What happens after that I don’t know, but I do know that China could fill the currency credibility breach either with its own currency or with a new Global Reserve Currency that it has been working on for some years in tandem with New Rome I’m sure. China cannot let its largest markets collapse else it could collapse. But that would make the US dollar ordinary. The world is in for a rollercoaster ride like never before, but the rail could fall off the tracks or the tracks collapse.

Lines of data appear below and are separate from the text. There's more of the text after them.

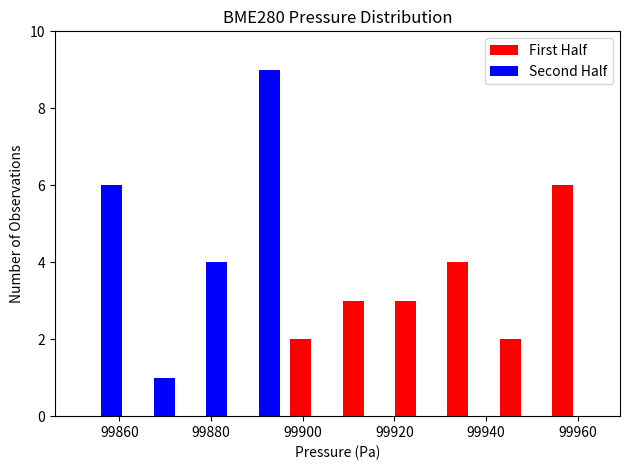

Reading left to right, transcribe this chart: for each range on the x-axis, give the height of each series' bar. Neither the bar edges nor the heights are printed on the chart, so give them approximately, as read against the axes.

99850 to 99862: First Half=0	Second Half=6
99862 to 99874: First Half=0	Second Half=1
99874 to 99884: First Half=0	Second Half=4
99884 to 99896: First Half=0	Second Half=9
99896 to 99908: First Half=2	Second Half=0
99908 to 99920: First Half=3	Second Half=0
99920 to 99930: First Half=3	Second Half=0
99930 to 99942: First Half=4	Second Half=0
99942 to 99954: First Half=2	Second Half=0
99954 to 99964: First Half=6	Second Half=0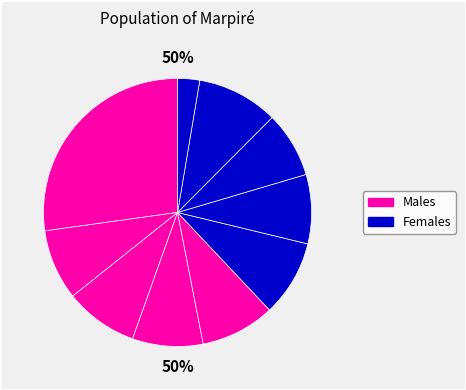

To the nearest percent, what is the difference between the pct75 and pct85 slice percentages?

2%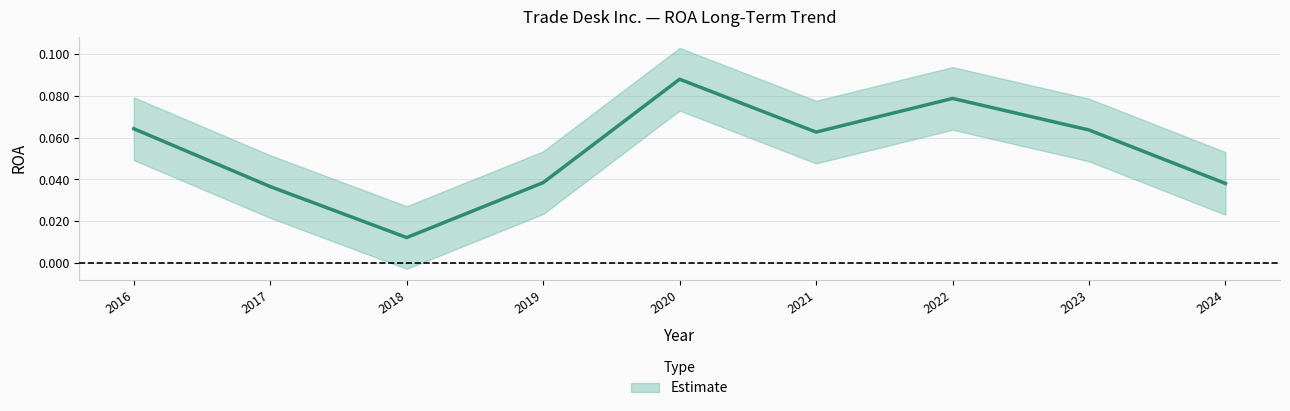

Does the chart have visible grid lines?

Yes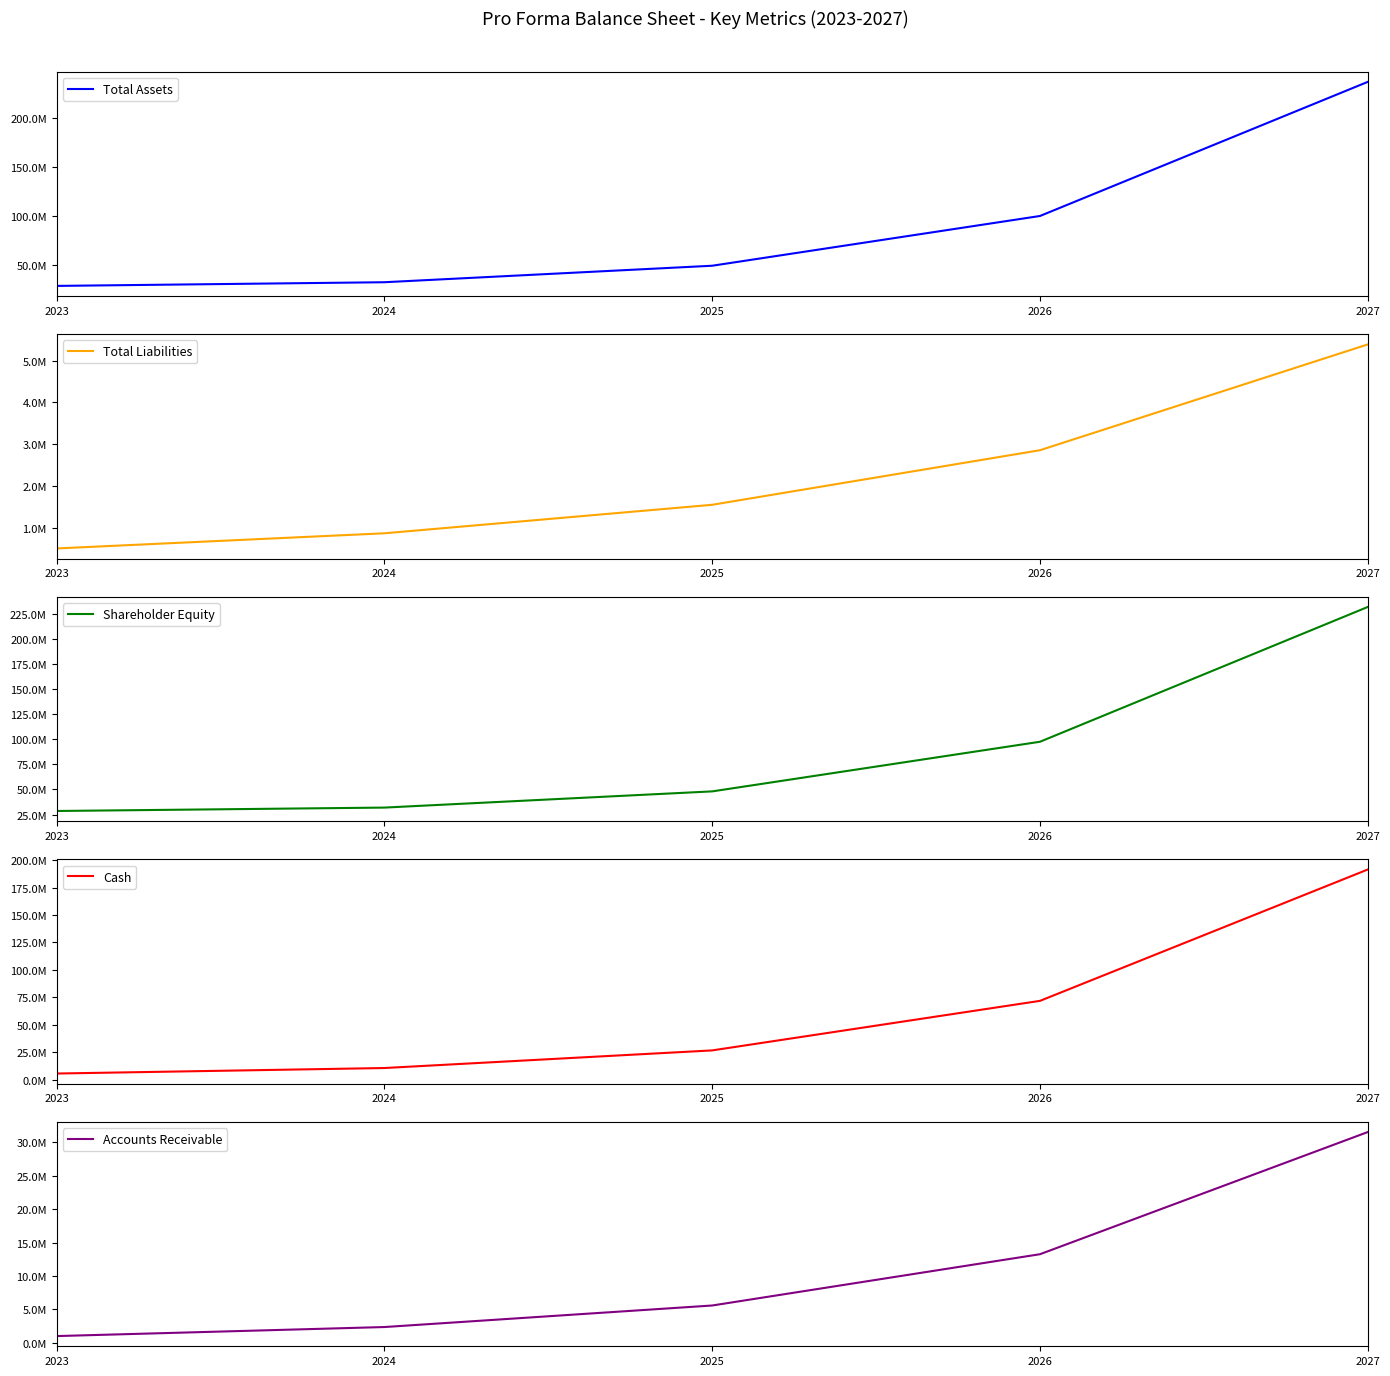

What is the difference between the maximum and minimum values in the Shareholder Equity series?

203476033.4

Wisdom of the Cicero kind is the need of the hour but today wisdom lacks entirely.
Let me conclude with what I recently read written behind a rickshaw:
“Lehar samandar say utthti hai, kinaron say nahin; Manzil himmat say miltey hai, saharon say nahin.”
Meaning: “The wave rises from the sea, not the shore; destinations are found with courage, not crutches.” There is a lesson here too. “Rediscover the courage to eat bread from your own fields, drink water from your own wells, not banquets made and paid for by others, wine from the wine lake of Europe.” When there’s no such thing as a free lunch, best to make your own.
By the time you read this I should be in London to be with my wife and checking out on “assorted daughters and nieces” as my friend AA Gill once wrote in The Sunday Times when he ran into me outside Fortnum and Mason. And Maverick the Monkey has decided to accompany me. Let’s see what new wisdom he finds there.
Thanks for the wonderful article. Keep writing and keep guiding.